--- Begin Document ---

G’wan Yersel, Son.

Blogpost from Rachel reflecting on the Inky Fingers/Craigmillar Writers Group ‘Global Conditioning’ event celebrating World Community Arts Day.

The videos posted below (thank you, Billy) provide a flavour of the performances at Global Conditioning better than descriptions ever could, so I wanted to use this space to spill some thoughts and impressions from Inky’s first collaboration with Craigmillar Writers Group on a dark Friday evening in February.

Against the backdrop of the beautifully restored John Maxwell mural in Art SPACE, the new Craigmillar Community Arts Centre, perfomers from Inky, CWG and across Scotland came together to celebrate community and place for the launch event of World Community Arts Day.

World Community Arts Day – officially Febuary 17 2012 – was started by the Craigmillar Communiversity in 2008. Aiming to celebrate the potential of community arts to bring people together and to give them a platform from which to raise their voices, it showcases work from community arts organisations at a global level, from Instanbul to Vancouver to New Mexico to Belfast.

--- End Document ---

== Objective A ==
According to the blog post, who started World Community Arts Day, and in what year?
== Objective B ==
Reproduce everything in the blog post from "The videos posted" down to "of World Community Arts Day.".

--- Begin Stored rows ---

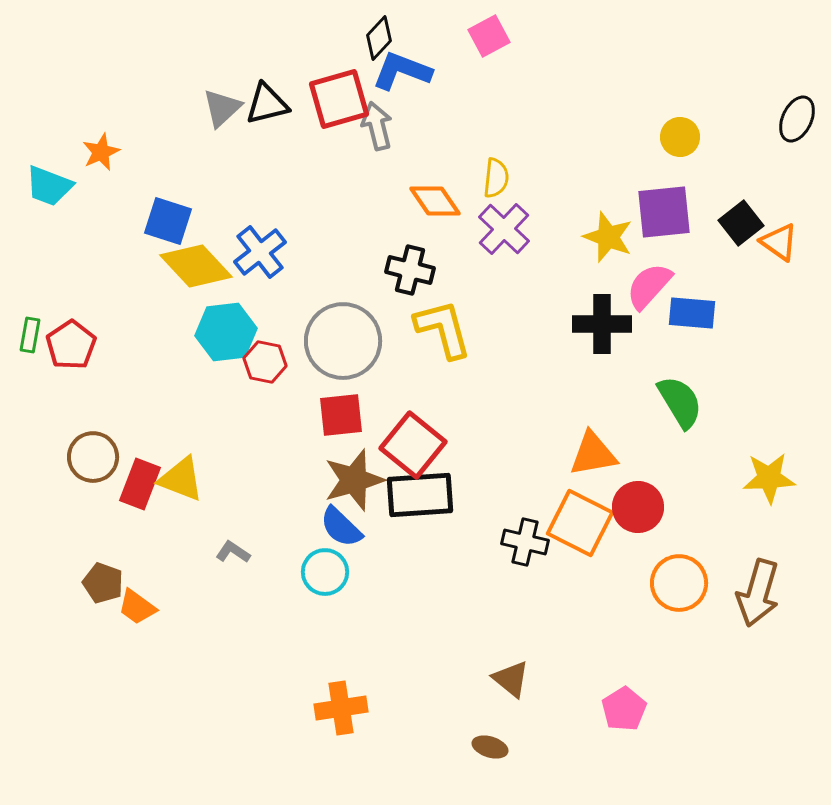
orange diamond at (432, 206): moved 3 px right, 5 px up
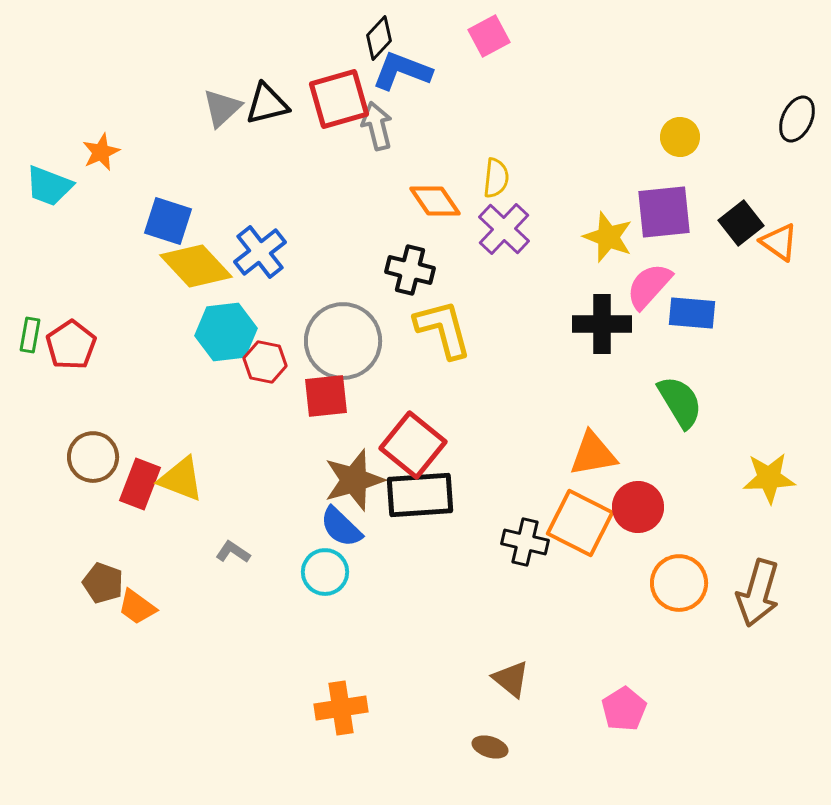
red square at (341, 415): moved 15 px left, 19 px up
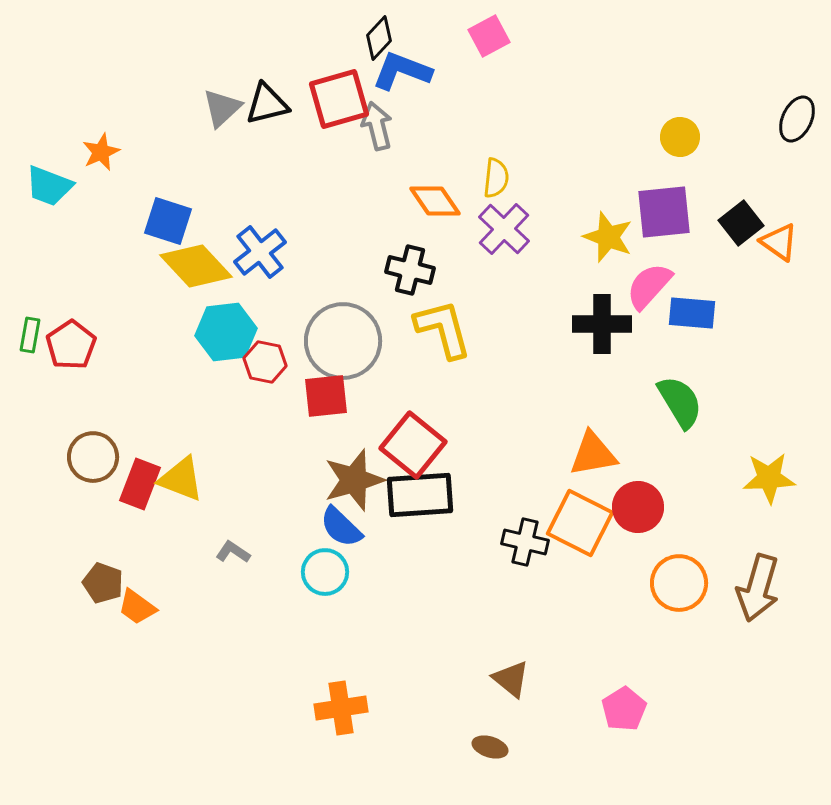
brown arrow at (758, 593): moved 5 px up
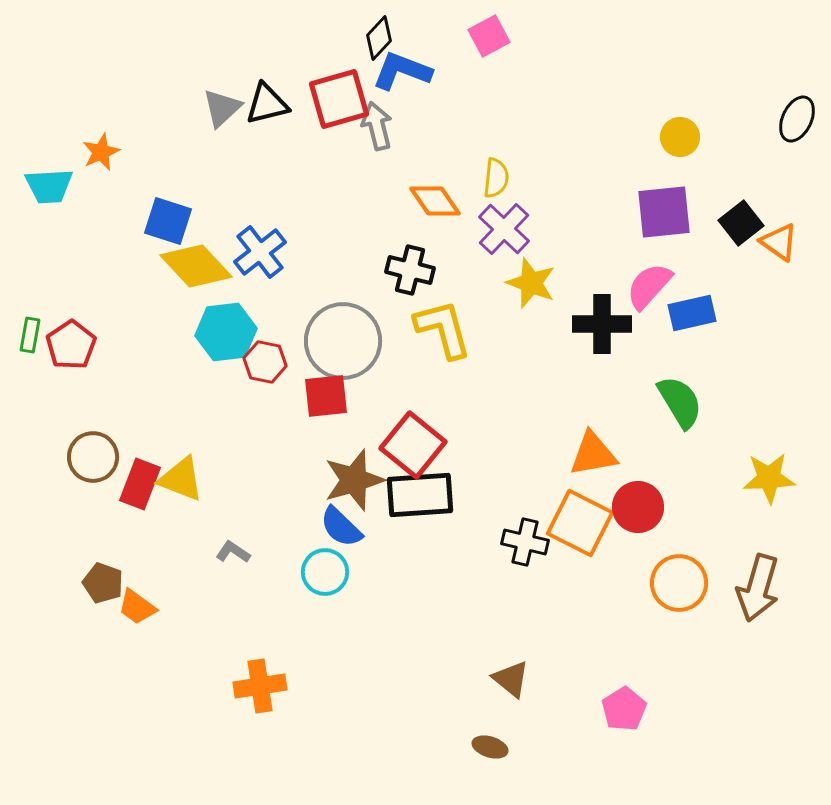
cyan trapezoid at (49, 186): rotated 24 degrees counterclockwise
yellow star at (608, 237): moved 77 px left, 46 px down
blue rectangle at (692, 313): rotated 18 degrees counterclockwise
orange cross at (341, 708): moved 81 px left, 22 px up
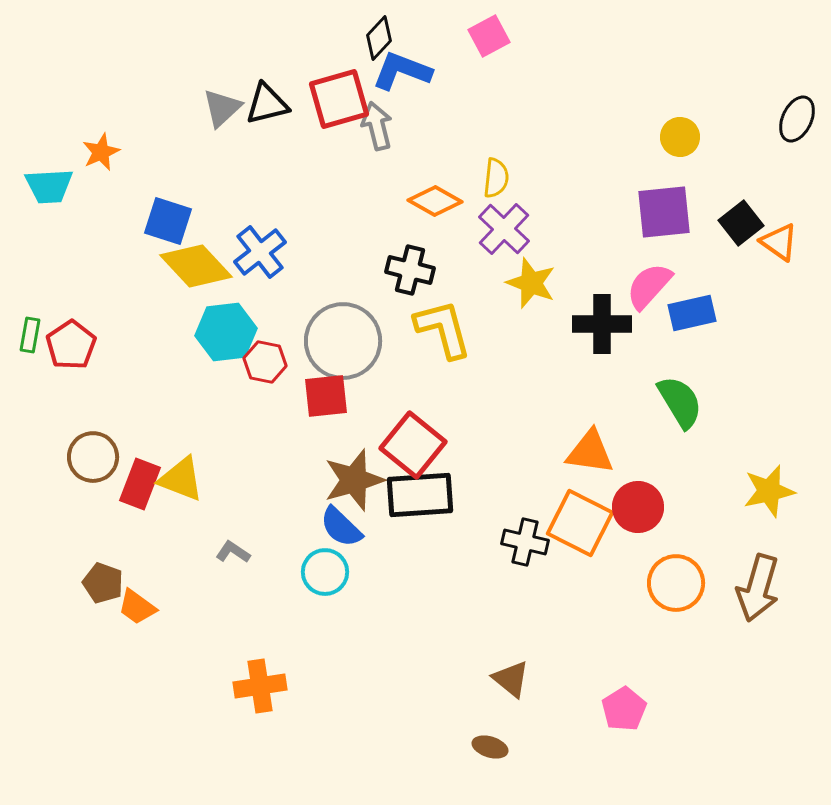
orange diamond at (435, 201): rotated 26 degrees counterclockwise
orange triangle at (593, 454): moved 3 px left, 2 px up; rotated 18 degrees clockwise
yellow star at (769, 478): moved 13 px down; rotated 10 degrees counterclockwise
orange circle at (679, 583): moved 3 px left
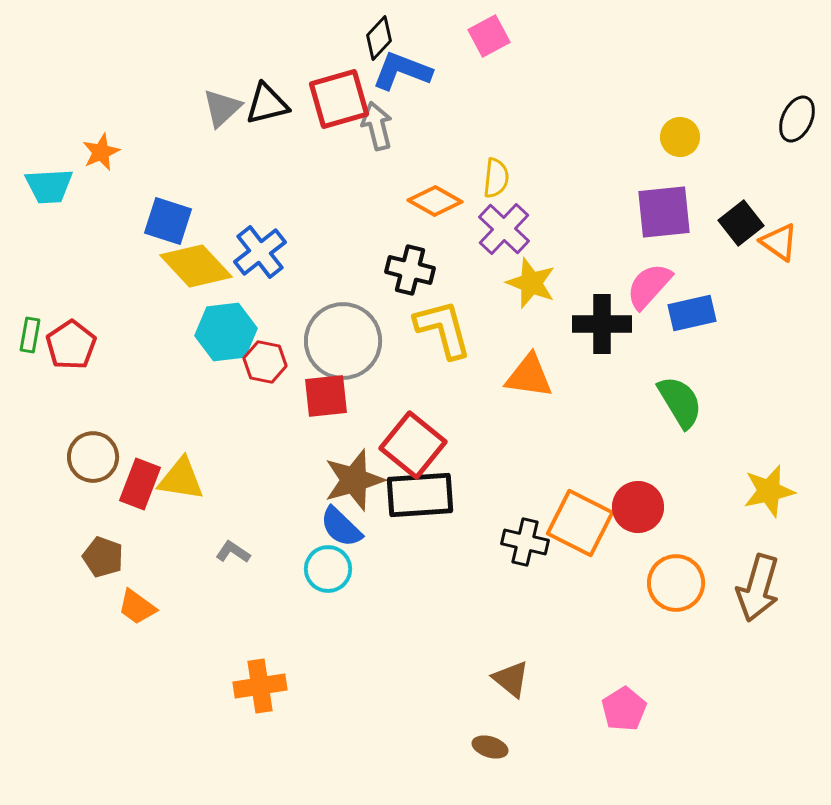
orange triangle at (590, 452): moved 61 px left, 76 px up
yellow triangle at (181, 479): rotated 12 degrees counterclockwise
cyan circle at (325, 572): moved 3 px right, 3 px up
brown pentagon at (103, 583): moved 26 px up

--- End Stored rows ---

== Exercise output A ==
The Craigmillar Communiversity started it in 2008.

== Exercise output B ==
The videos posted below (thank you, Billy) provide a flavour of the performances at Global Conditioning better than descriptions ever could, so I wanted to use this space to spill some thoughts and impressions from Inky’s first collaboration with Craigmillar Writers Group on a dark Friday evening in February.

Against the backdrop of the beautifully restored John Maxwell mural in Art SPACE, the new Craigmillar Community Arts Centre, perfomers from Inky, CWG and across Scotland came together to celebrate community and place for the launch event of World Community Arts Day.